This suit was instituted by appellant against appellees C. C. Hawthorne and W. A. Hawthorne, and the First National Bank of Bowie as a stakeholder, to recover upon a certain contract for the sale of land entered into between the appellant and the appellees, C. C. and W. A. Hawthorne. The contract was dated on the 29th day of July, 1907, and it was therein agreed that appellant, who was the owner of the land therein described, would sell to the appellees Hawthorne about four hundred and eighty-four and one-half acres of land, for which the Hawthornes agreed to pay twenty dollars per acre, one-fourth to be paid in cash "when good deed or deeds are executed by the proper party, and the title is shown to be good in said party to same;" and for the balance the Hawthornes were to execute five notes of equal amount, payable annually on the first day of January, 1909, and following years until all were paid. The contract also provided that "in the event there is now any debts against said land, or any debts against said land at the time of the completion of this contract, then the said parties of the second part (the Hawthornes) shall assume the same, but they will not be compelled to pay said consideration sooner than above agreed upon, nor any more than the said twenty dollars per acre." It was further agreed that appellant on his part and the Hawthornes on their part should "put up a forfeiture of five hundred dollars, . . . to be paid over" to appellant or to the Hawthornes, as the case might be, "in event" there was a failure to comply with the contract on one side and compliance therewith on the other. The particular wording of the contract relating to the Hawthornes was that said amount of five hundred dollars was to be forfeited to appellant "in the event the said parties of the second part failed to comply with said contract after party of the first part (McMillan) has furnished abstract of title to said land and made good and sufficient deed or deeds to same."
Appellant alleged that the deposits had been made as provided in the contract, that he had complied with his part thereof, and that the appellees Hawthorne had breached the contract on their part. The Hawthornes answered, among other things, to the effect that appellant had failed to comply with his part of the contract in offering a good title, and they in turn pleaded over against him for the recovery of the five hundred dollars which had been deposited by appellant pursuant to the terms of the agreement, and the trial resulted in a judgment in their favor.
We will not undertake to dispose of the assignments in their order, but think it sufficient to say in a general way that the court in his rulings on exceptions to pleadings, on the introduction of evidence, and in his charges, proceeded upon the theory that the contract constituted the sums deposited with the bank liquidated damages in event of a breach of the contract. In this we think there was error. It was not so expressly provided in the contract, and appellant sought to show by an answer stricken out on exception that such was not the intention of the parties. While it is generally the duty of the court to construe the legal effect of an instrument, the term "forfeiture" does not *Page 47 necessarily exclude a purpose to make the sum named a penalty merely to which the parties may resort for the recovery of the actual damages resulting to the injured party by the breach of the contract. See Eakin v. Scott, 70 Tex. 442; Wright v. Dobie, 3 Texas Civ. App. 194[3 Tex. Civ. App. 194]; Farrar v. Beeman, 63 Tex. 176. The court, therefore, should not have assumed, as he did, that the measure of recovery in favor of the respective parties was as a matter of law the stated amount of the forfeit named in the contract for his protection. It should at least have been left for the jury to determine under appropriate instructions whether the named forfeit was intended by the parties to the contract as liquidated damages or as only a penalty, and in the latter event to find in favor of the successful party his actual damage, if any had been properly pleaded and proven.

§ SHORT PROBLEM:
Transcribe the passage from the opinion on the land sale contract above, starting with "Appellant alleged that" and going on through "in their favor.".

§ SOURCE EXCERPT:
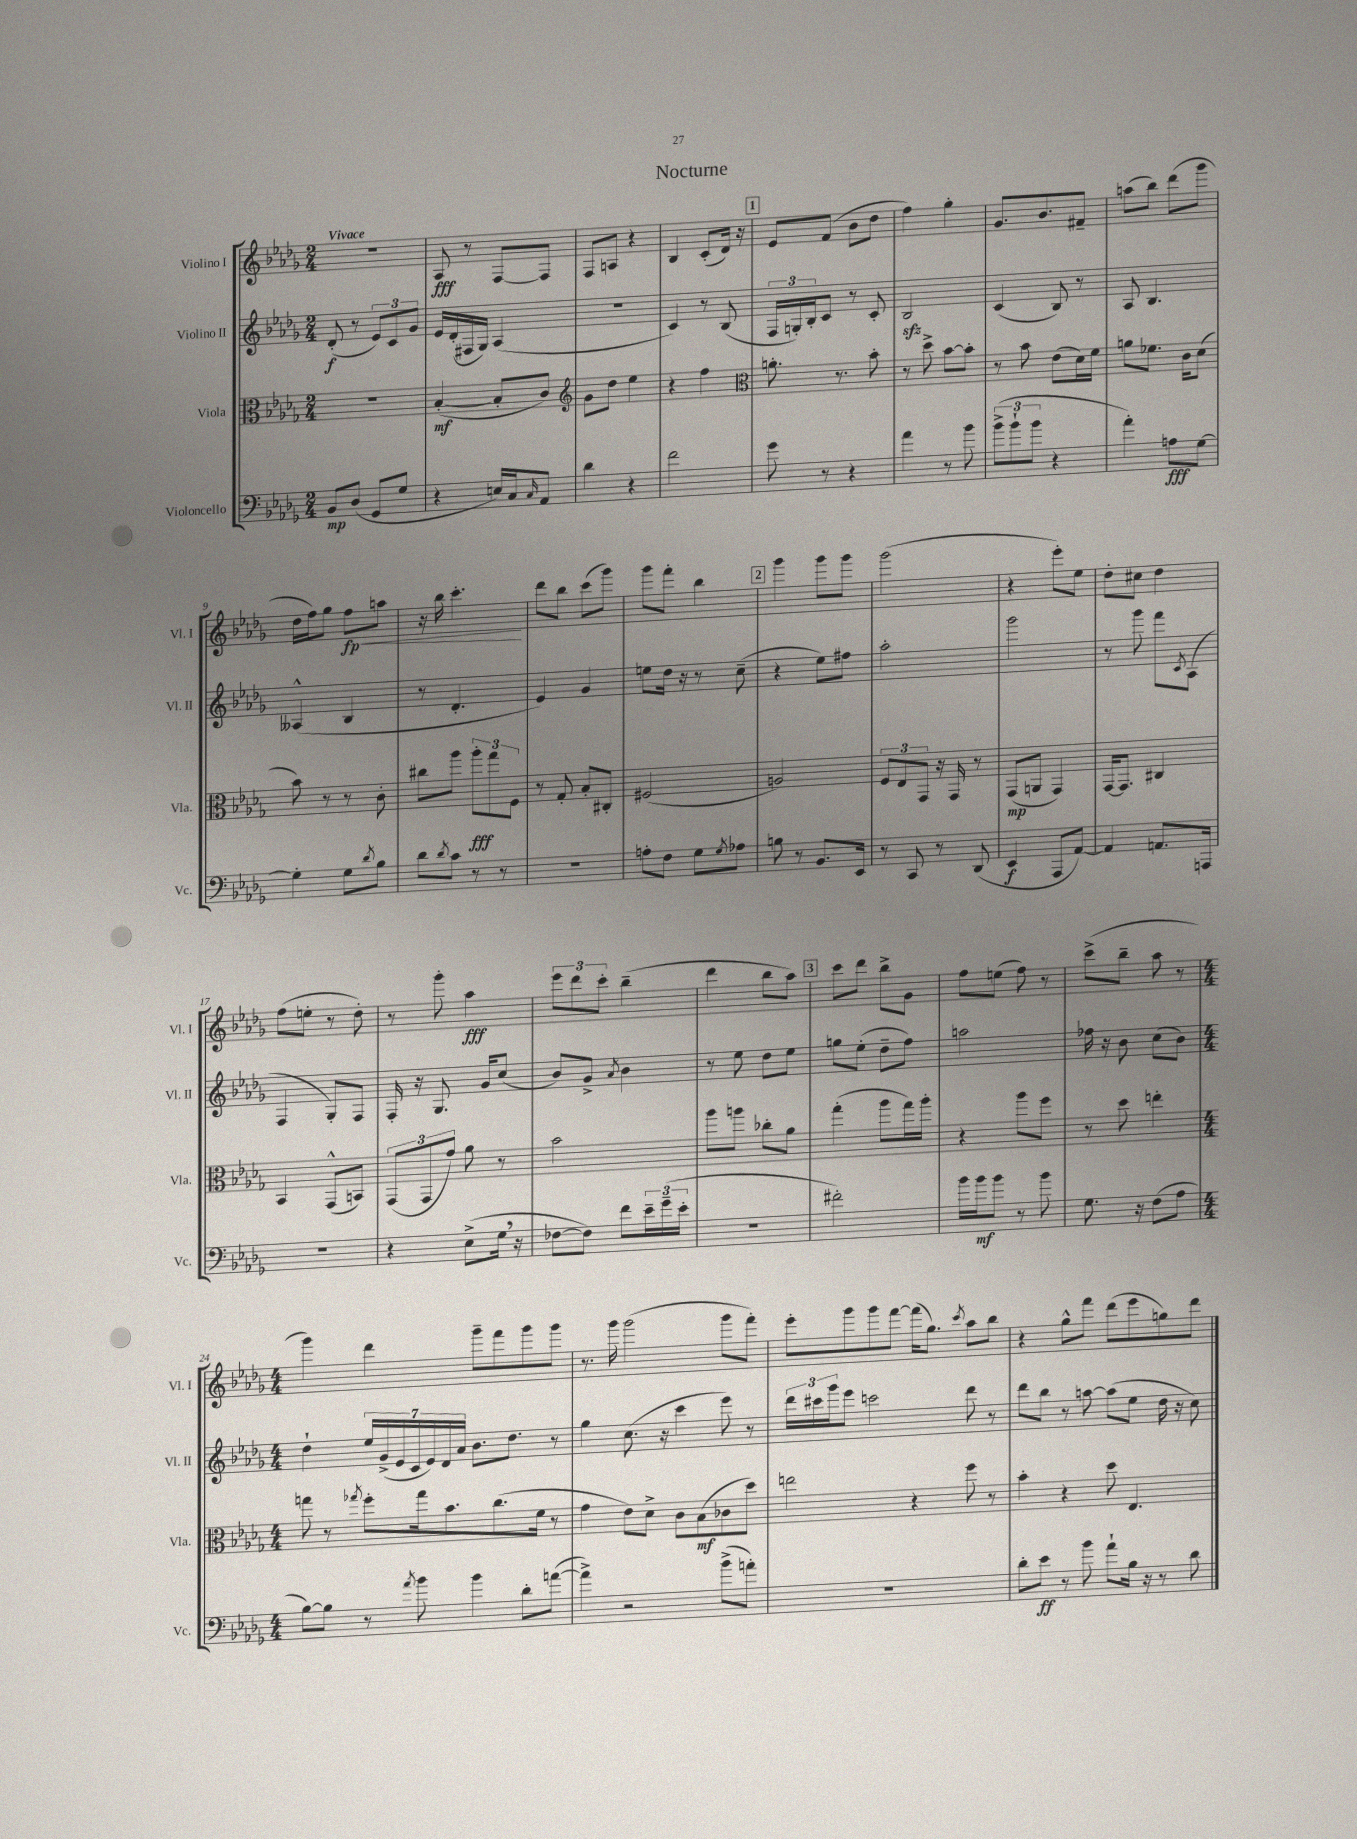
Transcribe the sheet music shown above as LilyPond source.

§ SOLUTION TO THE PROBLEM:
Appellant alleged that the deposits had been made as provided in the contract, that he had complied with his part thereof, and that the appellees Hawthorne had breached the contract on their part. The Hawthornes answered, among other things, to the effect that appellant had failed to comply with his part of the contract in offering a good title, and they in turn pleaded over against him for the recovery of the five hundred dollars which had been deposited by appellant pursuant to the terms of the agreement, and the trial resulted in a judgment in their favor.